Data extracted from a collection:
(begin)

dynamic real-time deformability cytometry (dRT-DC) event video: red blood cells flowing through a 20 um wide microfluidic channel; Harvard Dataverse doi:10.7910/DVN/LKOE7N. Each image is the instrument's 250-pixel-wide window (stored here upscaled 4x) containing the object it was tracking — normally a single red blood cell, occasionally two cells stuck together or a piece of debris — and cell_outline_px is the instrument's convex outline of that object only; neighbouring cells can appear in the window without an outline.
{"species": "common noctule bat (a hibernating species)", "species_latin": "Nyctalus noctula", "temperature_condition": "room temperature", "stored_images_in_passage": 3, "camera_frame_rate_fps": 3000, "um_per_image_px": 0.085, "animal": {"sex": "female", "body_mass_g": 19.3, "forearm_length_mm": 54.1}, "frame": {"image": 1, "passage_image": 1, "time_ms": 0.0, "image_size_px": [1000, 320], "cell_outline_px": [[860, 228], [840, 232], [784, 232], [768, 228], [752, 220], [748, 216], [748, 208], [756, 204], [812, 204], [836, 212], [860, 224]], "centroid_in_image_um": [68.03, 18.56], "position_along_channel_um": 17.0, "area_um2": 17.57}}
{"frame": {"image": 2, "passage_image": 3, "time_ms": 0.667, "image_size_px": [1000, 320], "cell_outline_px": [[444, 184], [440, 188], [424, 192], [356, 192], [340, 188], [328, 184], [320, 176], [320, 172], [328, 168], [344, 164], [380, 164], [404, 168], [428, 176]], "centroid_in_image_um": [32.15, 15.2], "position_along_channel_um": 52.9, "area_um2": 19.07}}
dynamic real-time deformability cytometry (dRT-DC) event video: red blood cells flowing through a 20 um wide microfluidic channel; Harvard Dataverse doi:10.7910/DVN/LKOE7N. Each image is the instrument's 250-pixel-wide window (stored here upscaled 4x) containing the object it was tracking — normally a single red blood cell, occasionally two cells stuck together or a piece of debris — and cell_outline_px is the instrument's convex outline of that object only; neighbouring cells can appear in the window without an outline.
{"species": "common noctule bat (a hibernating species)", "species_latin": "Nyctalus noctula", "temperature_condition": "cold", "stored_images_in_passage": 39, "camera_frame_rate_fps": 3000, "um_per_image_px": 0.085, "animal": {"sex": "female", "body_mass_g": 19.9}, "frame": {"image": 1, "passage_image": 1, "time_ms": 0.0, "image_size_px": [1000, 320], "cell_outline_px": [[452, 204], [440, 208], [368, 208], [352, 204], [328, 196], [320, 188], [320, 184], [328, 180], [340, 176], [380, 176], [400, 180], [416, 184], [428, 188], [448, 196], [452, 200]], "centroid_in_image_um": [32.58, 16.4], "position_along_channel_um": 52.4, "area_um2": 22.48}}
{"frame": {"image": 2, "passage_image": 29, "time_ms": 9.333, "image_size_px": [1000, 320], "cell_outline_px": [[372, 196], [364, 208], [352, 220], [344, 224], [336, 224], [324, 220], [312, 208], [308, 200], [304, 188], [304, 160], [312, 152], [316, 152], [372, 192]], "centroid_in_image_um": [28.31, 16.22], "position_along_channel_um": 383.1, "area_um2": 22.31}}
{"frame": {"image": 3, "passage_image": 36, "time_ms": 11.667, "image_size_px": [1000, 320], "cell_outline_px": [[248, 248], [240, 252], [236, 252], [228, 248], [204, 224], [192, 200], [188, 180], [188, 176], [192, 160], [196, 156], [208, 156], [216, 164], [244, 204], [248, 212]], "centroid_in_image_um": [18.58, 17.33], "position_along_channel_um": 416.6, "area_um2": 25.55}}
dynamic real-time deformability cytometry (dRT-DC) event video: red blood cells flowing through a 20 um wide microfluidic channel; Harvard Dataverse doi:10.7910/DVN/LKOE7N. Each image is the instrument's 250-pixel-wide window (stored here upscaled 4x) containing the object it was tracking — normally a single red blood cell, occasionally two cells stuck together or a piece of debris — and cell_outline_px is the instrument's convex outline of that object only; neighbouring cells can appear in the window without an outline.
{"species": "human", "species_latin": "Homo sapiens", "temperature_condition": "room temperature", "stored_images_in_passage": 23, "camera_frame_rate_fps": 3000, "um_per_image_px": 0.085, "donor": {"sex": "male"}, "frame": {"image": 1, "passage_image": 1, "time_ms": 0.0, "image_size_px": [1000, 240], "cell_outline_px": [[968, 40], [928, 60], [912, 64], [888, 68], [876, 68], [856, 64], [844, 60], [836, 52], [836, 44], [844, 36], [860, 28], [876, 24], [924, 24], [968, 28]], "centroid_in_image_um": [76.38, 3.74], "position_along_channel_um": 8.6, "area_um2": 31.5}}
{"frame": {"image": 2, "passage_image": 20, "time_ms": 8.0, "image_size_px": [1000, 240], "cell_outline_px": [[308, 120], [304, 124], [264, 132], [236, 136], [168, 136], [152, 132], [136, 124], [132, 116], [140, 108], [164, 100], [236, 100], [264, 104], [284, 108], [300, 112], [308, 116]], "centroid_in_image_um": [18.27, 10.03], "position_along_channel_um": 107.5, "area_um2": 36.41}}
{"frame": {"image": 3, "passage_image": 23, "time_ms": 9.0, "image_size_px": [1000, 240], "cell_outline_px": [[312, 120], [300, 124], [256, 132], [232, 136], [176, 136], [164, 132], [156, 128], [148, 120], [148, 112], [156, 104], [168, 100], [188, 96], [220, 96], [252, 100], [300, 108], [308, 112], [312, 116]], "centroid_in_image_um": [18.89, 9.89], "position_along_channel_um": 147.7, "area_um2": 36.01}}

(end)

Direction :: Reproduce the listing above verbatim, from first line to last.

Solution below ::
dynamic real-time deformability cytometry (dRT-DC) event video: red blood cells flowing through a 20 um wide microfluidic channel; Harvard Dataverse doi:10.7910/DVN/LKOE7N. Each image is the instrument's 250-pixel-wide window (stored here upscaled 4x) containing the object it was tracking — normally a single red blood cell, occasionally two cells stuck together or a piece of debris — and cell_outline_px is the instrument's convex outline of that object only; neighbouring cells can appear in the window without an outline.
{"species": "common noctule bat (a hibernating species)", "species_latin": "Nyctalus noctula", "temperature_condition": "room temperature", "stored_images_in_passage": 3, "camera_frame_rate_fps": 3000, "um_per_image_px": 0.085, "animal": {"sex": "female", "body_mass_g": 19.3, "forearm_length_mm": 54.1}, "frame": {"image": 1, "passage_image": 1, "time_ms": 0.0, "image_size_px": [1000, 320], "cell_outline_px": [[860, 228], [840, 232], [784, 232], [768, 228], [752, 220], [748, 216], [748, 208], [756, 204], [812, 204], [836, 212], [860, 224]], "centroid_in_image_um": [68.03, 18.56], "position_along_channel_um": 17.0, "area_um2": 17.57}}
{"frame": {"image": 2, "passage_image": 3, "time_ms": 0.667, "image_size_px": [1000, 320], "cell_outline_px": [[444, 184], [440, 188], [424, 192], [356, 192], [340, 188], [328, 184], [320, 176], [320, 172], [328, 168], [344, 164], [380, 164], [404, 168], [428, 176]], "centroid_in_image_um": [32.15, 15.2], "position_along_channel_um": 52.9, "area_um2": 19.07}}
dynamic real-time deformability cytometry (dRT-DC) event video: red blood cells flowing through a 20 um wide microfluidic channel; Harvard Dataverse doi:10.7910/DVN/LKOE7N. Each image is the instrument's 250-pixel-wide window (stored here upscaled 4x) containing the object it was tracking — normally a single red blood cell, occasionally two cells stuck together or a piece of debris — and cell_outline_px is the instrument's convex outline of that object only; neighbouring cells can appear in the window without an outline.
{"species": "common noctule bat (a hibernating species)", "species_latin": "Nyctalus noctula", "temperature_condition": "cold", "stored_images_in_passage": 39, "camera_frame_rate_fps": 3000, "um_per_image_px": 0.085, "animal": {"sex": "female", "body_mass_g": 19.9}, "frame": {"image": 1, "passage_image": 1, "time_ms": 0.0, "image_size_px": [1000, 320], "cell_outline_px": [[452, 204], [440, 208], [368, 208], [352, 204], [328, 196], [320, 188], [320, 184], [328, 180], [340, 176], [380, 176], [400, 180], [416, 184], [428, 188], [448, 196], [452, 200]], "centroid_in_image_um": [32.58, 16.4], "position_along_channel_um": 52.4, "area_um2": 22.48}}
{"frame": {"image": 2, "passage_image": 29, "time_ms": 9.333, "image_size_px": [1000, 320], "cell_outline_px": [[372, 196], [364, 208], [352, 220], [344, 224], [336, 224], [324, 220], [312, 208], [308, 200], [304, 188], [304, 160], [312, 152], [316, 152], [372, 192]], "centroid_in_image_um": [28.31, 16.22], "position_along_channel_um": 383.1, "area_um2": 22.31}}
{"frame": {"image": 3, "passage_image": 36, "time_ms": 11.667, "image_size_px": [1000, 320], "cell_outline_px": [[248, 248], [240, 252], [236, 252], [228, 248], [204, 224], [192, 200], [188, 180], [188, 176], [192, 160], [196, 156], [208, 156], [216, 164], [244, 204], [248, 212]], "centroid_in_image_um": [18.58, 17.33], "position_along_channel_um": 416.6, "area_um2": 25.55}}
dynamic real-time deformability cytometry (dRT-DC) event video: red blood cells flowing through a 20 um wide microfluidic channel; Harvard Dataverse doi:10.7910/DVN/LKOE7N. Each image is the instrument's 250-pixel-wide window (stored here upscaled 4x) containing the object it was tracking — normally a single red blood cell, occasionally two cells stuck together or a piece of debris — and cell_outline_px is the instrument's convex outline of that object only; neighbouring cells can appear in the window without an outline.
{"species": "human", "species_latin": "Homo sapiens", "temperature_condition": "room temperature", "stored_images_in_passage": 23, "camera_frame_rate_fps": 3000, "um_per_image_px": 0.085, "donor": {"sex": "male"}, "frame": {"image": 1, "passage_image": 1, "time_ms": 0.0, "image_size_px": [1000, 240], "cell_outline_px": [[968, 40], [928, 60], [912, 64], [888, 68], [876, 68], [856, 64], [844, 60], [836, 52], [836, 44], [844, 36], [860, 28], [876, 24], [924, 24], [968, 28]], "centroid_in_image_um": [76.38, 3.74], "position_along_channel_um": 8.6, "area_um2": 31.5}}
{"frame": {"image": 2, "passage_image": 20, "time_ms": 8.0, "image_size_px": [1000, 240], "cell_outline_px": [[308, 120], [304, 124], [264, 132], [236, 136], [168, 136], [152, 132], [136, 124], [132, 116], [140, 108], [164, 100], [236, 100], [264, 104], [284, 108], [300, 112], [308, 116]], "centroid_in_image_um": [18.27, 10.03], "position_along_channel_um": 107.5, "area_um2": 36.41}}
{"frame": {"image": 3, "passage_image": 23, "time_ms": 9.0, "image_size_px": [1000, 240], "cell_outline_px": [[312, 120], [300, 124], [256, 132], [232, 136], [176, 136], [164, 132], [156, 128], [148, 120], [148, 112], [156, 104], [168, 100], [188, 96], [220, 96], [252, 100], [300, 108], [308, 112], [312, 116]], "centroid_in_image_um": [18.89, 9.89], "position_along_channel_um": 147.7, "area_um2": 36.01}}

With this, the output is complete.